2) alleen deze parameters zijn toegestaan: naam, RA, Dec, Dist, AppMagn, SpecClass, MassSol, RadSol, temperatuur.
het bestandsformaat is eenvoudig: de eerste regel is een header die de namen van de parameters beschrijft (gescheiden door komma ‘s), alle andere regels zijn sterrengegevens – waarden van overeenkomstige parameters (ook gescheiden door komma’ s). Hier is het voorbeeld van de eerste 4 lijnen van de HIPPARCOS.csv-bestand:
HIP 14066/HD 18665,3.02094205,36.1179219,487.804884,7.24999999,K2V,,,
HIP 14775/HD 278329,3.17876994,36.5130485,505.050497,10.1093756,K0V,,,
HIP 12888,2.76132567,32.8238759,476.190497,9.64843834,K0V,,,
Merk op dat star-naam en het spectrale klasse niet tussen aanhalingstekens, en de ontbrekende parameters (MassSol, RadSol en Temperatuur) zijn gewoon leeg, maar komma ‘ s scheiden van hen zijn nog steeds noodzakelijk.

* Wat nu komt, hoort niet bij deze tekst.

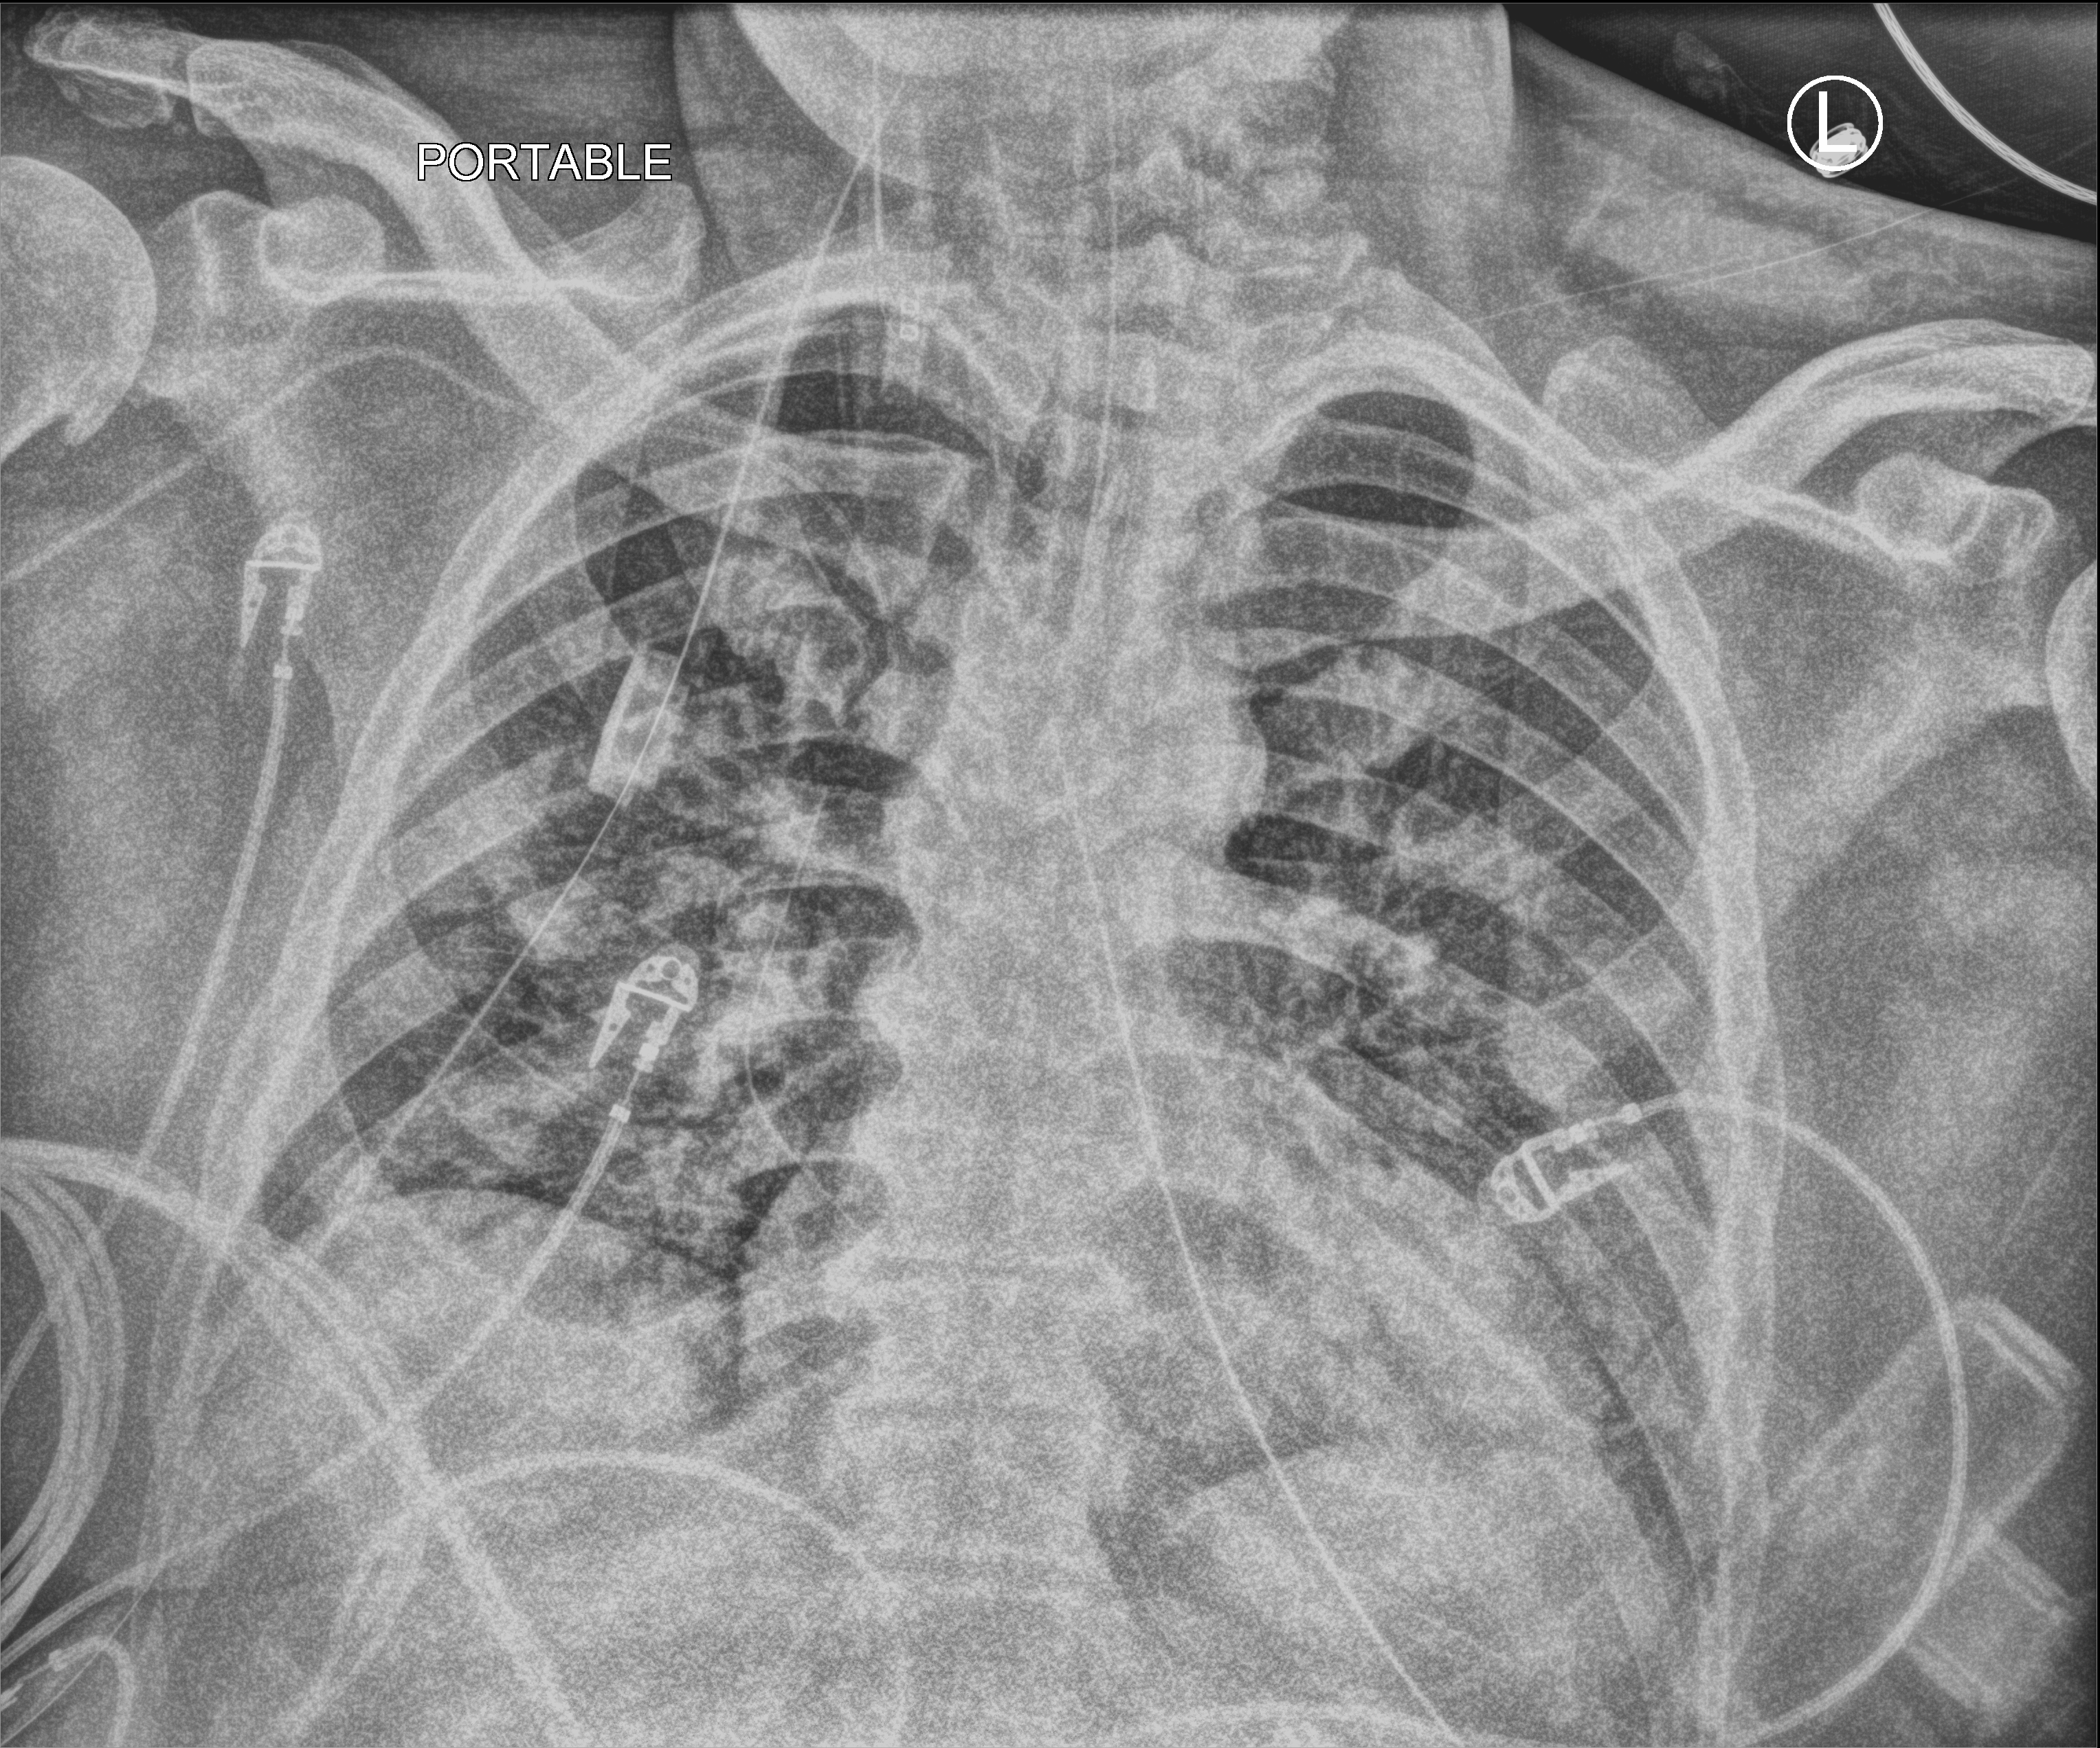
Portable chest radiograph; anteroposterior (AP) projection. Male patient hospitalised with COVID-19, age 18–59 years.
From the hospital-stay record, not from the radiograph (when in the stay this image was taken is not recorded): COPD (admission record): no; mechanically ventilated during this hospital stay: yes; admitted to intensive care during this hospital stay: yes.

de csv-catalogi hebben een prioriteit boven sc-catalogi, d.w.z. ze worden eerst geladen. Maar dan neemt star solver de file / pak modificatiedatum om stergegevens te mergen of bij te werken. De config-file parameter Csvlogevel in de config / main-user.cfg bestand controleert de star solver logging niveau voor alle csv-bestanden.